Евдокия Петровна Левенштейн:
После первого его приезда я в течение долгого времени не видала его и не слыхала о нем ничего такого, что бы врезалось у меня в памяти. Поэтому могу упомянуть теперь только о втором его приезде, в 1862 году, когда мне было почти четырнадцать лет. Он тогда приехал летом в Симбирск из Петербурга. <…> Иван Александрович позвал меня, и экзамен начался. Все шло отлично. Вдруг дядя задал вопрос:
– А скажи-ка, кто изобрел книгопечатание?
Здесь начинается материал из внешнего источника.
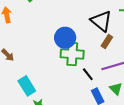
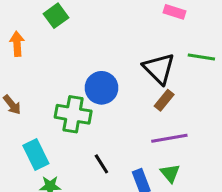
green cross: (72, 54) -> (73, 114), moved
black line: (88, 74) -> (101, 164), moved

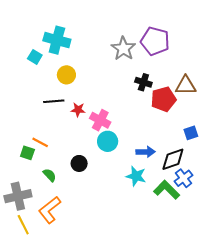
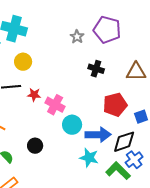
gray star: (123, 49) -> (77, 37), size x0.6
red pentagon: (163, 99) -> (115, 105), moved
cyan circle: (108, 141) -> (72, 125), moved
blue arrow: (146, 152) -> (98, 135), size x1.4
– Не знаю, – был мой ответ.
– Возможно ли? Что ты, милая? Чему же тебя учили?! Не знать этого! – Дядя страшно волновался при этом, бранил учителей и всех и все. А я, чувствуя себя ни в чем не виноватой, принялась плакать.
Увидев мои слезы, дядя понял не заслуженную мною обиду, продолжал спрашивать, но уже вовсе не строгим голосом: «Ну, а кто был Лютер?» Опять «не знаю»; но я сказала это таким испуганным голосом, что дядя махнул рукой, прибавив: «Да это ни на что не похоже!»
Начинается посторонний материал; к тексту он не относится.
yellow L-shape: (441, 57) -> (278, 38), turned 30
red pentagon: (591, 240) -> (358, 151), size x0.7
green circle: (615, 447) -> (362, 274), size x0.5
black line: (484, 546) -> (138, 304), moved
Объяснилось все это тем, что я еще не проходила истории того периода, и потому мне недоставало многих познаний. Я была слишком неразвита для моего возраста, хотя была очень любознательна и любила учиться. Дядя решил, что лучше будет отвезти меня в Москву, в пансион, где уже кончили курс мои кузины Кирмаловы. Вот чем закончился мой несчастный экзамен.
Затем, в последующие дни, было несколько совещаний у мамы с обоими братьями. Конференция кончилась тем, что было решено отвезти меня в Москву.
В первых числах августа начались сборы в Москву для помещения меня в пансион. Бедная моя мать, страшно любившая меня и притом никуда до того времени не выезжавшая из Симбирска за всю жизнь, начинала с грустью поговаривать о предстоящей разлуке со мной и о дальнем неведомом путешествии, которое ее ужасало. Отец не мог нас сопровождать, имея на руках труднобольных; в то время не было еще везде железных дорог: приходилось до Нижнего ехать Волгой, а оттуда до Москвы на почтовых лошадях.
Неудивительно, что моя мать была в нерешимости, доходила почти до отчаяния, а между тем надо было меня везти в Москву. Вот горе – из-за меня! Анна Александровна решилась на все жертвы; вероятно, ее всячески уговаривал брат Иван Александрович. Чтобы успокоить ее, он предложил сопутствовать нам до Москвы и помочь ей отыскать пансион и устроить меня там, для чего ему потребовалось бы пробыть в Москве несколько лишних дней. Все это показывает, до чего он любил сестру.